▸ **Okuma Metni**
::::

"İçtihat Metni"
MAHKEMESİ :... Mahkemesi
SAYISI : 2023/62 E., 2023/136 K.
KARAR : Davanın reddi
Taraflar arasında İlk Derece Mahkemesinde görülen ve istinaf incelemesinden geçen tespit davasında verilen karar hakkında yapılan temyiz incelemesi sonucunda, Dairemizce ... Bölge Adliye Mahkemesi 9. Hukuk Dairesi kararının kaldırılmasına ve İlk Derece Mahkemesi kararının bozulmasına karar verilmiştir.
Bozma kararına İlk Derece Mahkemesince direnilmesi üzerine, karar davalı vekili tarafından temyiz edilmekle; Dairemizce bozma kararının usul ve kanuna uygun olduğu gerekçesiyle dosyanın Yargıtay Hukuk Genel Kuruluna gönderilmesine karar verilmiştir.
Yargıtay Hukuk Genel Kurulu tarafından, direnme kararının Daire bozma kararında gösterilen nedenlerle bozulmasına ve dosyanın İlk Derece Mahkemesine gönderilmesine karar verilmiştir.
İlk Derece Mahkemesince Yargıtay Hukuk Genel Kurulu kararı üzerine yeniden yapılan yargılama sonucunda, davanın reddine karar verilmiştir.

::::

▸ **İş Kalemi 1**
Kayıtlarda "Gewerbe zu schaffen, wird" ifadesini içeren satırdan başlayarak kayıtların sonuna kadar her şeyi, bu satır da dahil olmak üzere, aynen tekrar ediniz.
Okuma metni ile kayıtlar birbirinden bağımsızdır.

::::

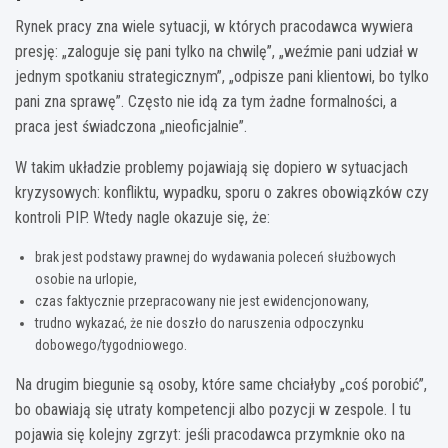
Rynek pracy zna wiele sytuacji, w których pracodawca wywiera
presję: „zaloguje się pani tylko na chwilę”, „weźmie pani udział w
jednym spotkaniu strategicznym”, „odpisze pani klientowi, bo tylko
pani zna sprawę”. Często nie idą za tym żadne formalności, a
praca jest świadczona „nieoficjalnie”.
W takim układzie problemy pojawiają się dopiero w sytuacjach
kryzysowych: konfliktu, wypadku, sporu o zakres obowiązków czy
kontroli PIP. Wtedy nagle okazuje się, że:
brak jest podstawy prawnej do wydawania poleceń służbowych
osobie na urlopie,
czas faktycznie przepracowany nie jest ewidencjonowany,
trudno wykazać, że nie doszło do naruszenia odpoczynku
dobowego/tygodniowego.
Na drugim biegunie są osoby, które same chciałyby „coś porobić”,
bo obawiają się utraty kompetencji albo pozycji w zespole. I tu
pojawia się kolejny zgrzyt: jeśli pracodawca przymknie oko na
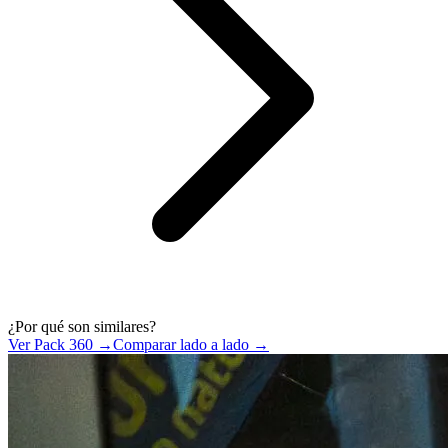
¿Por qué son similares?
Ver Pack 360 →
Comparar lado a lado →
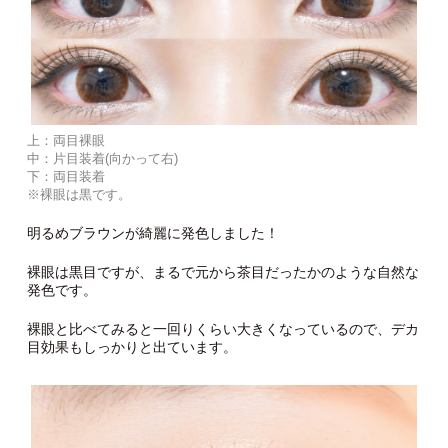
上：両目裸眼
中：片目装着(向かって右)
下：両目装着
※裸眼は黒です。
明るめブラウンが綺麗に発色しました！
裸眼は黒目ですが、まるで元から茶目だったかのような自然な
発色です。
裸眼と比べてみると一回りくらい大きくなっているので、デカ
目効果もしっかりと出ています。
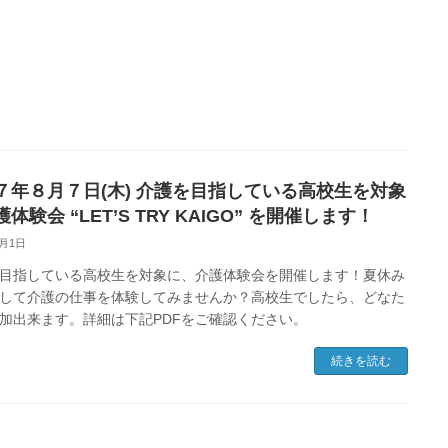
７年８月７日(木) 介護を目指している高校生を対象
体験会 “LET’S TRY KAIGO” を開催します！
7月1日
目指している高校生を対象に、介護体験会を開催します！夏休み
して介護の仕事を体験してみませんか？高校生でしたら、どなた
加出来ます。詳細は下記PDFをご確認ください。
続きを読む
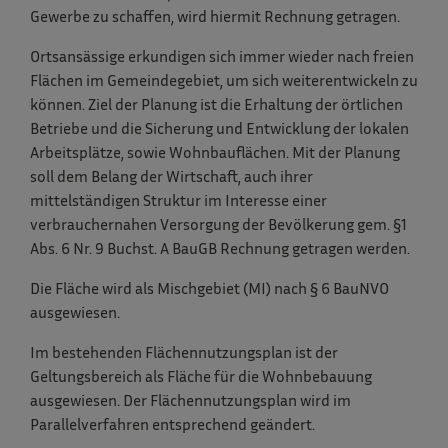
Gewerbe zu schaffen, wird hiermit Rechnung getragen.
Ortsansässige erkundigen sich immer wieder nach freien
Flächen im Gemeindegebiet, um sich weiterentwickeln zu
können. Ziel der Planung ist die Erhaltung der örtlichen
Betriebe und die Sicherung und Entwicklung der lokalen
Arbeitsplätze, sowie Wohnbauflächen. Mit der Planung
soll dem Belang der Wirtschaft, auch ihrer
mittelständigen Struktur im Interesse einer
verbrauchernahen Versorgung der Bevölkerung gem. §1
Abs. 6 Nr. 9 Buchst. A BauGB Rechnung getragen werden.
Die Fläche wird als Mischgebiet (MI) nach § 6 BauNVO
ausgewiesen.
Im bestehenden Flächennutzungsplan ist der
Geltungsbereich als Fläche für die Wohnbebauung
ausgewiesen. Der Flächennutzungsplan wird im
Parallelverfahren entsprechend geändert.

::::

▸ **İş Kalemi 2**
Okuma metninde Dairemizce verildiği belirtilen kararların tamamını sıralayınız.

▸ **Nihai Cevap 1**
Gewerbe zu schaffen, wird hiermit Rechnung getragen.
Ortsansässige erkundigen sich immer wieder nach freien
Flächen im Gemeindegebiet, um sich weiterentwickeln zu
können. Ziel der Planung ist die Erhaltung der örtlichen
Betriebe und die Sicherung und Entwicklung der lokalen
Arbeitsplätze, sowie Wohnbauflächen. Mit der Planung
soll dem Belang der Wirtschaft, auch ihrer
mittelständigen Struktur im Interesse einer
verbrauchernahen Versorgung der Bevölkerung gem. §1
Abs. 6 Nr. 9 Buchst. A BauGB Rechnung getragen werden.
Die Fläche wird als Mischgebiet (MI) nach § 6 BauNVO
ausgewiesen.
Im bestehenden Flächennutzungsplan ist der
Geltungsbereich als Fläche für die Wohnbebauung
ausgewiesen. Der Flächennutzungsplan wird im
Parallelverfahren entsprechend geändert.

▸ **Nihai Cevap 2**
- Bölge Adliye Mahkemesi 9. Hukuk Dairesi kararının kaldırılması
- İlk Derece Mahkemesi kararının bozulması
- Dosyanın Yargıtay Hukuk Genel Kuruluna gönderilmesi